Job ID: 30494
Location: Evanston, Illinois
The Senior Systems Administrator completes efforts and projects related to the design, installation, operation, support, upgrades and maintenance of infrastructure, including software, servers, networking and storage. Administers, maintains and supports complex and critical infrastructure. This role provides user support for server hosting requests, problem resolution, system changes and upgrades. The incumbent analyzes infrastructure performance and resolves problems or makes appropriate recommendations. This role ensures that all aspects of operability are delivered as part of the implementation process while also ensuring that existing service level is maintained or improved. Contributes to and ensures full compliance to operational standards, procedures and best practices.
- This position is responsible for the operation and maintenance of Northwestern University's Research Computing Infrastructure, consisting of a Supercomputing (HPC) system, multiple on premise server and application environments, and cloud based research computing hosted in Amazon Web Services (AWS). Actively participate in the acquisition, installation, and management of hardware (compute, storage, and network), operating systems (Linux), research and analytical software tools, and Cloud software delivery solutions. Operational aspects of role involve maintaining the environment to optimal working efficiency, scripting and bringing to bear automation tools, administration and monitoring, facilitating and executing “scheduler” related activities, handling support requests, and resolving hardware and software related events. Collaborate regularly with the research computing consulting team, and participate in the creation and execution of standard operating procedures to maintain the integrity and security of on premise and cloud based solutions.
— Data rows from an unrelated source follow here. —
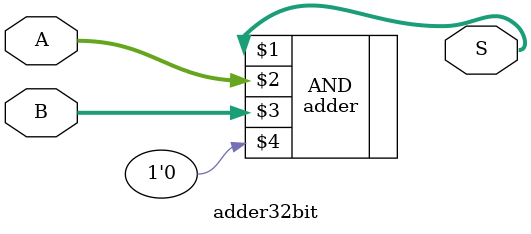
<source format=v>
module adder32bit(S,A,B);
	input [31:0] A,B;
	output [31:0] S;
	adder AND(S,A,B,1'b0);
endmodule 
</source>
- Leads planning, development, and coordination of operations and projects for current and future infrastructures.
- Anticipates impact of growth and changes in operations, and recommends design and/or process changes.
- Participates in disaster recovery/business continuity planning including backup and recovery procedures and higher availability configurations.
- Maintains awareness of new technologies through publications, outside contacts, and ongoing professional development
- Ensures data/media recoverability by implementing a schedule of system backups and database archive operations.
- Serves as project liaison – implementations or upgrades, acts as the focal point for communications between our team and the Project Leader.
- Facilitates coordination and a thorough understanding of requirements, attends project meetings, creates written meeting notes, creates appropriate ticketing, etc.
- Maintains policies and standard procedures to increase system uptime.
- Identifies training needs and keeps current on application technologies.
- Monitors security alerts and ensures that appropriate patches are applied in an automated and timely fashion; works with developers to patch or upgrade custom code for security compliance.
- Documents and maintains system standards; researches and recommends innovative approaches for system administration tasks.
- Creates and maintains standard OS installation images for virtualization templates.
- Administration and support of Supercomputing (HPC) hardware (servers, network components, firewalls), operating system (Linux), utilities, and analytical software tools, storage, and backup system
- Facilitation of HPC and research compute “scheduler” toolset and activities
- Cloud computing services configuration and support
- Monitors application performance on servers.
- Evaluates and manages appropriate software and hardware allocations to achieve an optimum performance level.
- Performs capacity planning for projecting future growth.
- In collaboration with development project teams, builds, rebuilds, and/or updates servers and configures hardware and virtual machines (VM), applications, peripherals, services, networking, storage.
- Participation in the implementation and support of cloud based research computing services (Primarily in AWS)
- Leads troubleshooting of application, operating system(s) server hardware, network communications and storage problems within infrastructure.
- Provides a second level of support; leads service incident and problem resolution efforts to support entrusted applications/products.
- Provides user support on deployed servers.
- Consults on best practices to users.
- Provides data and metrics to support sizing requirements and performance tuning decisions. Participate in related decision processes with managers and leads.
- Positive collaborative nature when working with others on team, colleagues from schools, and vendors
- Participate in 24x7 On-Call Rotation Schedule
- Provides work direction and/or supervises staff such as team members, subordinates, contractors, vendors, students, etc.
- Recommends staff hires/terminations
- Coaches and mentors staff
- Manages projects ensuring timelines and deliverables are met and meet expectations
- Performs other duties as assigned.